→ To be done:
A - Give the part of the passage on Jesus' crucifixion again, starting at "It is true that" and ending at "chose for you.", with "stoning" swapped for "drowning".
B - In the passage on Jesus' crucifixion, where did Jesus wait, knowing Judas could find him there?

→ Provided text:
Instead, as you know, Jesus died on this day by crucifixion.

Why?

It is true that Scripture clearly predicted Jesus’ crucifixion (cf. Psalm 22:14–18), but the Spirit could have inspired prophecy that described stoning or beheading instead. And remember that Jesus waited in the Garden of Gethsemane, one place where he knew Judas could find him (John 18:2), then submitted to the authorities (vv. 4–8) when he could have easily resisted them (vv. 11, 36) or fled.

Instead, he died in the cruelest, most tortured, most inhumane form of execution ever devised (click here for one description of the way crucifixion victims suffered and died). Why did he choose to die in such a horrific way?

I would respond with this fact:

You will never face pain greater than the suffering Jesus chose for you.

Since he has endured the pain of crucifixion, he can sympathize with every pain we experience (Hebrews 4:15). Now, no matter what you’re facing, no matter what suffering you are enduring, you can know that Jesus knows your pain and suffers with you. Since you are in his hand (John 10:28), nothing can come to you without passing through him. Because he is interceding for you right now (Romans 8:34), he knows precisely what you are facing and feeling.

→ Available data:
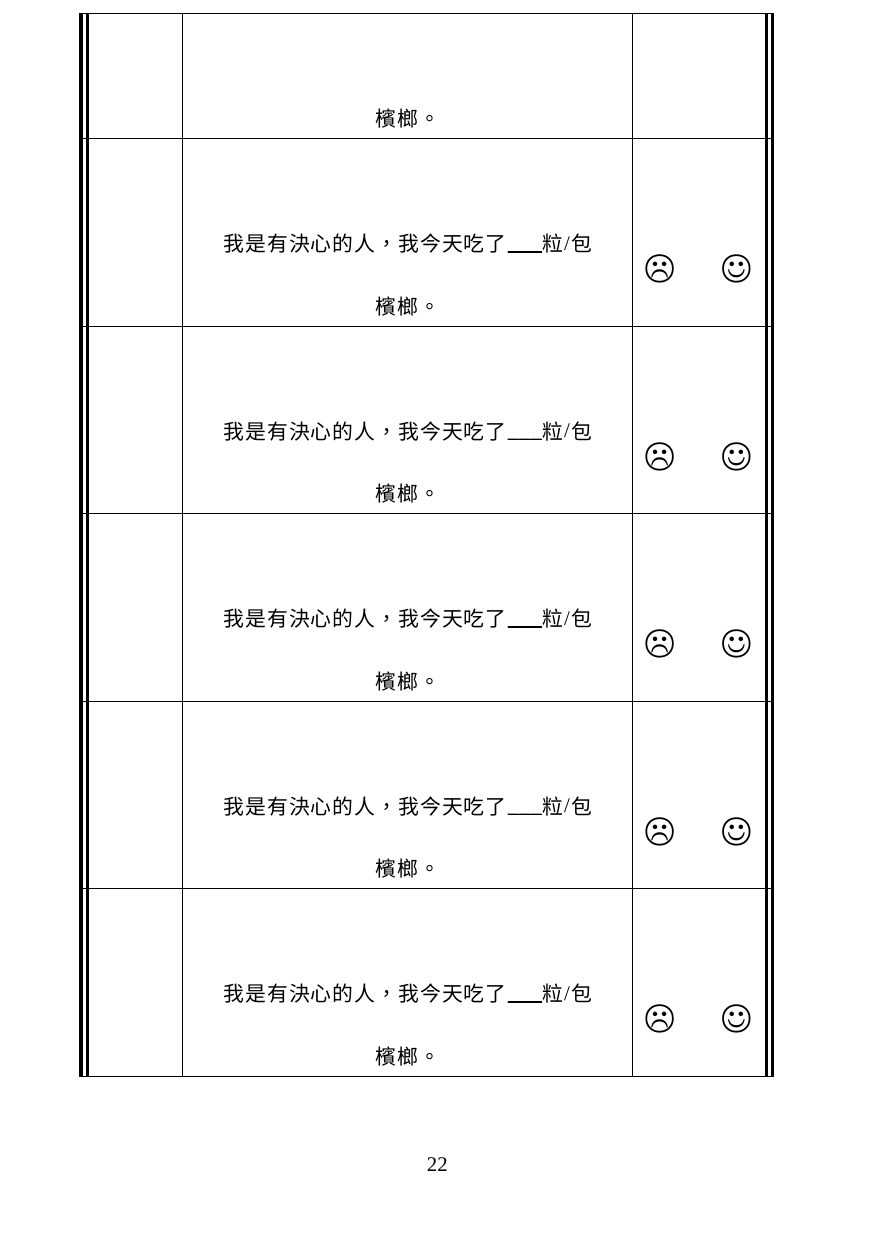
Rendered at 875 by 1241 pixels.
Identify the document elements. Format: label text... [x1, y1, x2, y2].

→ Completed exercise:
A -
It is true that Scripture clearly predicted Jesus’ crucifixion (cf. Psalm 22:14–18), but the Spirit could have inspired prophecy that described drowning or beheading instead. And remember that Jesus waited in the Garden of Gethsemane, one place where he knew Judas could find him (John 18:2), then submitted to the authorities (vv. 4–8) when he could have easily resisted them (vv. 11, 36) or fled.

Instead, he died in the cruelest, most tortured, most inhumane form of execution ever devised (click here for one description of the way crucifixion victims suffered and died). Why did he choose to die in such a horrific way?

I would respond with this fact:

You will never face pain greater than the suffering Jesus chose for you.

B - In the Garden of Gethsemane.